◆ **Dataset records**:
————————

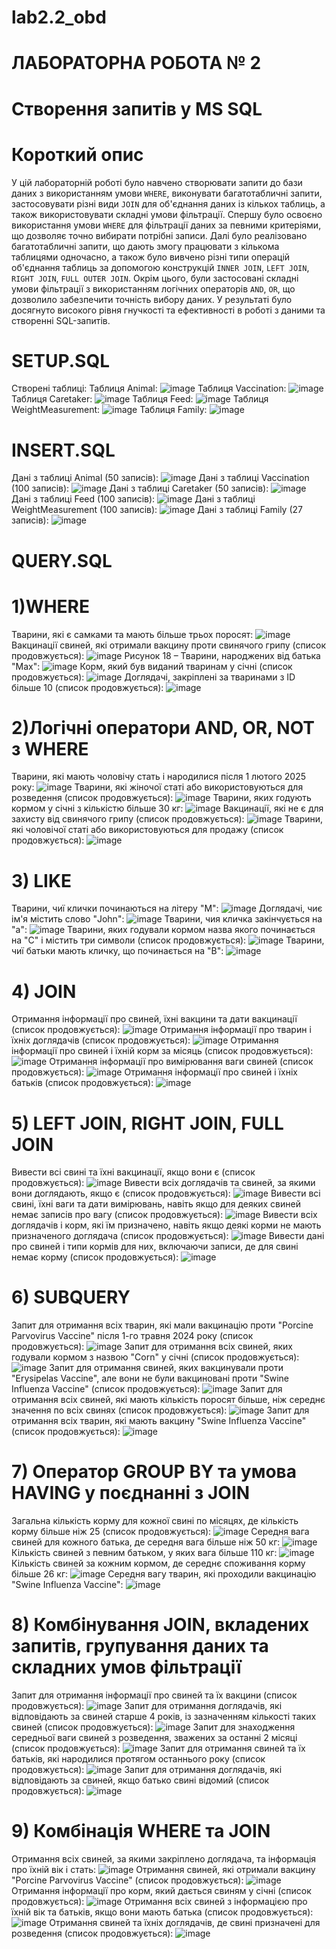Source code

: # lab2.2_obd
# ЛАБОРАТОРНА РОБОТА № 2
# Створення запитів у MS SQL
# Короткий опис
У цій лабораторній роботі було навчено створювати запити до бази даних з використанням умови `WHERE`, виконувати багатотабличні запити, 
застосовувати різні види `JOIN` для об'єднання даних із кількох таблиць, а також використовувати складні умови фільтрації. Спершу було освоєно 
використання умови `WHERE` для фільтрації даних за певними критеріями, що дозволяє точно вибирати потрібні записи. Далі було реалізовано багатотабличні 
запити, що дають змогу працювати з кількома таблицями одночасно, а також було вивчено різні типи операцій об'єднання таблиць за допомогою конструкцій `INNER JOIN`, 
`LEFT JOIN`, `RIGHT JOIN`, `FULL OUTER JOIN`. Окрім цього, були застосовані складні умови фільтрації з використанням логічних операторів `AND`, `OR`, 
що дозволило забезпечити точність вибору даних. У результаті було досягнуто високого рівня гнучкості та ефективності в роботі з даними та створенні SQL-запитів.
# SETUP.SQL
Створені таблиці:
Таблиця Animal:
![image](https://github.com/user-attachments/assets/5515ec82-d6e3-46a1-9b1e-53e6a2dd9fab)
Таблиця Vaccination:
![image](https://github.com/user-attachments/assets/99b7e1f8-95fd-410b-985e-abd18199b279)
Таблиця Caretaker:
![image](https://github.com/user-attachments/assets/a3f6308c-8f41-4c1d-be9c-bc9e12fee4e6)
Таблиця Feed:
![image](https://github.com/user-attachments/assets/02a3a4c1-c663-47fd-9a4d-37388495ea94)
Таблиця WeightMeasurement:
![image](https://github.com/user-attachments/assets/f5735115-7eb5-4913-ba4c-1dd51404c0c2)
Таблиця Family:
![image](https://github.com/user-attachments/assets/320a820c-839a-490b-9b5a-136ec3270733)
# INSERT.SQL
Дані з  таблиці Animal (50 записів):
![image](https://github.com/user-attachments/assets/990b650f-0286-4eba-a432-642183abded0)
Дані з  таблиці Vaccination (100 записів):
![image](https://github.com/user-attachments/assets/88d20c75-0029-4854-9e00-a59e7cd7f9cd)
Дані з  таблиці Caretaker (50 записів):
![image](https://github.com/user-attachments/assets/1993c7f5-c46c-445e-9de3-83d963959678)
Дані з  таблиці Feed (100 записів):
![image](https://github.com/user-attachments/assets/038bf67f-d957-4799-a235-07578c867e7d)
Дані з  таблиці WeightMeasurement (100 записів):
![image](https://github.com/user-attachments/assets/ee0be4f7-33fd-4072-9678-16a10a1cadfa)
Дані з  таблиці Family (27 записів):
![image](https://github.com/user-attachments/assets/5dbe5b61-a136-493f-8d7e-ca90615caf9e)
# QUERY.SQL
# 1)WHERE
Тварини, які є самками та мають більше трьох поросят:
![image](https://github.com/user-attachments/assets/319e5c30-b143-4a11-a410-86b7e4e01373)
Вакцинації свиней, які отримали вакцину проти свинячого грипу (список продовжується):
![image](https://github.com/user-attachments/assets/749dea96-bd4c-44b3-b320-c8f2589b4310)
Рисунок 18 – Тварини, народжених від батька "Max":
![image](https://github.com/user-attachments/assets/adbe16e8-b175-4726-9c3b-66bc0a37a95d)
Корм, який був виданий тваринам у січні (список продовжується):
![image](https://github.com/user-attachments/assets/92ed4fea-fb60-49b3-b0e1-84eef6fa5cfa)
Доглядачі, закріплені за тваринами з ID більше 10 (список продовжується):
![image](https://github.com/user-attachments/assets/6437db6d-6ac0-44b3-bd45-4d78ca3457db)
# 2)Логічні оператори AND, OR, NOT з WHERE
Тварини, які мають чоловічу стать і народилися після 1 лютого 2025 року:
![image](https://github.com/user-attachments/assets/4c22ab7f-ad2b-46c9-b02a-d237fc416b22)
Тварини, які жіночої статі або використовуються для розведення (список продовжується):
![image](https://github.com/user-attachments/assets/92633725-c102-4e5d-8e22-0864eba7e28e)
Тварини, яких годують кормом у січні з кількістю більше 30 кг:
![image](https://github.com/user-attachments/assets/7eb61b33-da76-4011-92a9-bcd8931d540b)
Вакцинації, які не є для захисту від свинячого грипу (список продовжується):
![image](https://github.com/user-attachments/assets/82f94447-facb-4dcf-a53b-b7033fc1fde3)
Тварини, які чоловічої статі або використовуються для продажу (список продовжується):
![image](https://github.com/user-attachments/assets/dd9f40f5-6651-4927-8f51-387dfb578209)
# 3) LIKE
Тварини, чиї клички починаються на літеру "M":
![image](https://github.com/user-attachments/assets/891884a6-3bbc-4e72-bfdd-251d65f8c536)
Доглядачі, чиє ім'я містить слово "John":
![image](https://github.com/user-attachments/assets/54ca7116-2dcf-4fc7-9c7a-bdccde1ff30e)
Тварини, чия кличка закінчується на "a":
![image](https://github.com/user-attachments/assets/de6a53c0-ee24-4054-94e5-600d0f704437)
Тварини, яких годували кормом назва якого починається на "C" і містить три символи (список продовжується):
![image](https://github.com/user-attachments/assets/de3959a6-ba57-4c0b-bd0b-fa6271b63509)
Тварини, чиї батьки мають кличку, що починається на "B":
![image](https://github.com/user-attachments/assets/821b468b-36bd-449f-a6eb-155cfb4f0b0a)
# 4) JOIN
Отримання інформації про свиней, їхні вакцини та дати вакцинації (список продовжується):
![image](https://github.com/user-attachments/assets/3bf4c1e0-89e8-49c5-9599-77493bfe6fbe)
Отримання інформації про тварин і їхніх доглядачів (список продовжується):
![image](https://github.com/user-attachments/assets/d2cd1ae3-b7e9-48eb-9cf6-11610a0a7611)
Отримання інформації про свиней і їхній корм за місяць (список продовжується):
![image](https://github.com/user-attachments/assets/50911109-9375-4361-b62c-33c2fe7d23c5)
Отримання інформації про вимірювання ваги свиней (список продовжується):
![image](https://github.com/user-attachments/assets/6d6f6dc4-0fdc-4a83-8e44-2b741fd6d9cb)
Отримання інформації про свиней і їхніх батьків (список продовжується):
![image](https://github.com/user-attachments/assets/e194f2df-c5a2-47e0-9c75-a9f5014a08bc)
# 5) LEFT JOIN, RIGHT JOIN, FULL JOIN
Вивести всі свині та їхні вакцинації, якщо вони є (список продовжується):
![image](https://github.com/user-attachments/assets/b96d3828-f1e6-493a-9600-a6419df30232)
Вивести всіх доглядачів та свиней, за якими вони доглядають, якщо є (список продовжується):
![image](https://github.com/user-attachments/assets/ba40af1e-dc20-48af-9144-c47dd5d42fb9)
Вивести всі свині, їхні ваги та дати вимірювань, навіть якщо для деяких свиней немає записів про вагу (список продовжується):
![image](https://github.com/user-attachments/assets/8c0d6fa6-f064-46d8-b92d-b37756494279)
Вивести всіх доглядачів і корм, які їм призначено, навіть якщо деякі корми не мають призначеного доглядача (список продовжується):
![image](https://github.com/user-attachments/assets/8782dff3-da90-4ba0-8191-3a913c6e788b)
Вивести дані про свиней і типи кормів для них, включаючи записи, де для свині немає корму (список продовжується):
![image](https://github.com/user-attachments/assets/8b067eba-a893-4a97-91ec-d248bad65920)
# 6) SUBQUERY
Запит для отримання всіх тварин, які мали вакцинацію проти "Porcine Parvovirus Vaccine" після 1-го травня 2024 року (список продовжується):
![image](https://github.com/user-attachments/assets/cac80d0a-a01a-41e3-a92c-defdaf4f5dfc)
Запит для отримання всіх свиней, яких годували кормом з назвою "Corn" у січні (список продовжується):
![image](https://github.com/user-attachments/assets/24081c9b-daf5-4c70-9434-f65d0809cc7e)
Запит для отримання свиней, яких вакцинували проти "Erysipelas Vaccine", але вони не були вакциновані проти "Swine Influenza Vaccine" (список продовжується):
![image](https://github.com/user-attachments/assets/aff99134-c061-4eb9-a83f-67f211afd1cd)
Запит для отримання всіх свиней, які мають кількість поросят більше, ніж середнє значення по всіх свинях (список продовжується):
![image](https://github.com/user-attachments/assets/d50c761e-13d3-43ab-aab7-da05537cdcdb)
Запит для отримання всіх тварин, які мають вакцину "Swine Influenza Vaccine" (список продовжується):
![image](https://github.com/user-attachments/assets/24361d1f-e994-4dd6-be42-ab1fc0a82f63)
# 7) Оператор GROUP BY та умова HAVING у поєднанні з JOIN
Загальна кількість корму для кожної свині по місяцях, де кількість корму більше ніж 25 (список продовжується):
![image](https://github.com/user-attachments/assets/9330f233-aeb3-4bd9-be68-e7c657bf2834)
Середня вага свиней для кожного батька, де середня вага більше ніж 50 кг:
![image](https://github.com/user-attachments/assets/504eda75-e265-4be8-ad97-8106d3d6309d)
Кількість свиней з певним батьком, у яких вага більше 110 кг:
![image](https://github.com/user-attachments/assets/3cf925b8-a280-4311-81eb-998a7e09545d)
Кількість свиней за кожним кормом, де середнє споживання корму більше 26 кг:
![image](https://github.com/user-attachments/assets/ce2ca0a4-2719-4fc7-8708-91b4e145fac7)
Середня вагу тварин, які проходили вакцинацію "Swine Influenza Vaccine":
![image](https://github.com/user-attachments/assets/cce720d1-5ee0-43f2-a27c-a4713266370e)
# 8) Комбінування JOIN, вкладених запитів, групування даних та складних умов фільтрації
Запит для отримання інформації про свиней та їх вакцини (список продовжується):
![image](https://github.com/user-attachments/assets/369ea473-7788-4126-95b6-857be95a1c28)
Запит для отримання доглядачів, які відповідають за свиней старше 4 років, із зазначенням кількості таких свиней (список продовжується):
![image](https://github.com/user-attachments/assets/e6eb8a41-f4db-4020-a80d-59b14f2cca92)
Запит для знаходження середньої ваги свиней з розведення, зважених за останні 2 місяці (список продовжується):
![image](https://github.com/user-attachments/assets/9e0edfe1-0a38-4b8b-9095-5d1a22c7651b)
Запит для отримання свиней та їх батьків, які народилися протягом останнього року (список продовжується):
![image](https://github.com/user-attachments/assets/e1a259ae-3869-4503-8ef3-9d238c4db821)
 Запит для отримання доглядачів, які відповідають за свиней, якщо батько свині відомий (список продовжується):
![image](https://github.com/user-attachments/assets/67a591ed-9afc-4dd4-bd7c-c68938d3312c)
# 9) Комбінація WHERE та JOIN
Отримання всіх свиней, за якими закріплено доглядача, та інформація про їхній вік і стать:
![image](https://github.com/user-attachments/assets/8cb4484b-a541-4e8d-8800-c52c210d0dc9)
Отримання свиней, які отримали вакцину "Porcine Parvovirus Vaccine" (список продовжується):
![image](https://github.com/user-attachments/assets/5cec423b-5832-4e7f-a83b-088e859502a5)
Отримання інформації про корм, який дається свиням у січні (список продовжується):
![image](https://github.com/user-attachments/assets/90719a7d-7045-44a0-b8f5-0ac1cdedac19)
Отримання всіх свиней з інформацією про їхній вік та батьків, якщо вони мають батька (список продовжується):
![image](https://github.com/user-attachments/assets/b23626c4-4ef2-4ce0-b2cd-63faaa795cc0)
Отримання свиней та їхніх доглядачів, де свині призначені для розведення (список продовжується):
![image](https://github.com/user-attachments/assets/564460e9-c0aa-4bae-a653-c0a9ccf76a7c)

————————

If a line in the material above contains "січні", show that line.

◆ **Answer area**:
Корм, який був виданий тваринам у січні (список продовжується):
Тварини, яких годують кормом у січні з кількістю більше 30 кг:
Запит для отримання всіх свиней, яких годували кормом з назвою "Corn" у січні (список продовжується):
Отримання інформації про корм, який дається свиням у січні (список продовжується):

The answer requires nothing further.